On Wednesday night, June 17, 2015, a 21-year-old white man shot and killed nine black people who were attending a Bible study at the historic Emanuel African Methodist Episcopal Church in Charleston, South Carolina. According to media reports, Dylann Roof, who was charged with nine counts of murder, said he wanted to start a race war in the United States.
We are asking that you join with us to pray for:
• The families of the nine shooting victims, which included the pastor of the church, Rev. Clementa C. Pinckney who also was a state senator.
• Members of the Emanuel African Methodist Episcopal Church where the shootings took place.
• South Carolina’s leaders and its citizens who are still reeling from this horrific event.
• This tragedy to help people draw closer to Jesus Christ and for others (including the shooter) to experience a saving knowledge of Jesus Christ.

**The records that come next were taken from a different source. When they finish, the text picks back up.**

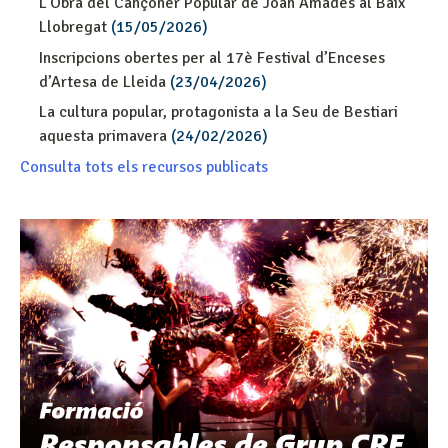
L'Obra del Cançoner Popular de Joan Amades al Baix
Llobregat
(15/05/2026)
Inscripcions obertes per al 17è Festival d’Enceses
d’Artesa de Lleida
(23/04/2026)
La cultura popular, protagonista a la Seu de Bestiari
aquesta primavera
(24/02/2026)
Consulta tots els recursos publicats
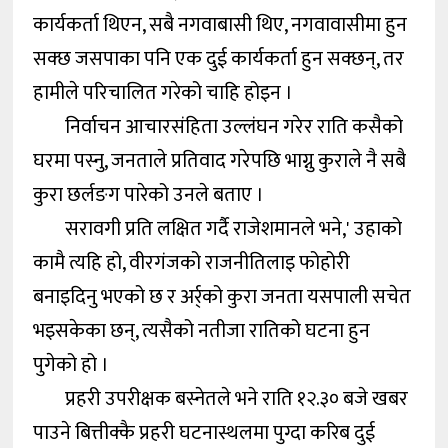
कार्यकर्ता थिएन, सबै नगवाबासी थिए, नगवावासीमा हुन
सक्छ जसपाका पनि एक दुई कार्यकर्ता हुन सक्छन्, तर
हामीले परिचालित गरेको चाहि होइन ।
निर्वाचन आचारसंहिता उल्लंघन गरेर राति कसैको
घरमा पस्नु, जनताले प्रतिवाद गरेपछि भाग्नु कुराले नै सबै
कुरा छर्लङग पारेको उनले बताए ।
सरावगी प्रति लक्षित गर्दै राजेशमानले भने,' उहाको
कामै त्यहि हो, वीरगंजको राजनीतिलाइ फोहोरी
बनाइदिनु भएको छ र अर्र्को कुरा जनता यसपाली सचेत
भइसकेका छन्, त्यसैको नतीजा रातिको घटना हुन
पुगेको हो ।
प्रहरी उपरीक्षक बस्नेतले भने राति १२.३० बजे खबर
पाउने बित्तीक्कै प्रहरी घटनास्थलमा पुग्दा करिब दुई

• That the power of non-violence and forgiveness continue to prevail throughout the court proceedings and as Charleston begins the healing process.
While politicians, civil rights leaders and religious leaders debate the pros and cons of gun control, violence and racism in the United States, the real issue here is “hate,” and that stems from the heart. Jeremiah 17:9 says, The heart is deceitful above all things, and desperately wicked: who can know it? Also, there’s a saying that goes, “The heart of the problem is a problem with the heart.” As witnessed by this tragic situation, extreme hostility left unchecked in one’s heart toward an individual or a people group can lead to tragic – and sometimes deadly – consequences.

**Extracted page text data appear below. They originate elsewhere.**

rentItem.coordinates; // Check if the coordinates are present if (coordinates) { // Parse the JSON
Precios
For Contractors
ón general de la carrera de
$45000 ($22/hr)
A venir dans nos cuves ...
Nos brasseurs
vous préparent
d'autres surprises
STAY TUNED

In light of this upsetting event, we should take the time to examine ourselves and ask the Holy Spirit to shine His Divine Light on our hearts to reveal any hatred and distrust that we have against an individual or people group, and be willing to make changes as the Lord directs:
Search me, God, and know my heart; test me and know my anxious thoughts. See if there is any offensive way in me, and lead me in the way everlasting. Psalm 139:23-24, NIV
Jesus said that we should love our enemies, including those we hate yet we may not know them personally:
But to you who are willing to listen, I say, love your enemies! Do good to those who hate you. Bless those who curse you, pray for those who abuse you. Luke 6:27-29, NLT
Three things will last forever – faith, hope, and love – and the greatest of these is love. 1 Corinthians 13:13
Granted, we cannot do this on our own, especially if we have somehow been harmed or offended in some way by certain individuals or who or what they represent. Therefore, we must admit our hurt, pain and weakness to God and ask Him to help us in removing the hate from our hearts. We must followed the example left to us by our Only Greatest Example, Jesus Christ:
He did not retaliate when he was insulted, nor threaten revenge when he suffered. He left his case in the hands of God, who always judges fairly. – 1 Peter 2:23, NLT
As believers in Jesus Christ, our main motivation in all we do, especially in our relationship to others, should be love:
Dear friends, let us love one another, for love comes from God. Everyone who loves has been born of God and knows God. Whosever does not love does not know God, because God is love. This is how God showed his love among us: He sent his one and only Son into the world that we might live through him. This is love: not that we loved God, but that he loved us and sent his Son as an atoning sacrifice for our sins. Dear friends, since God so loved us, we also ought to love one another. 1 John 4: 7-11
May the God and Father of our Lord Jesus Christ, provide His mercy and comfort to those who mourn. And as we have experienced the Love of Christ, may we have the faith and courage to share the love of Jesus with others.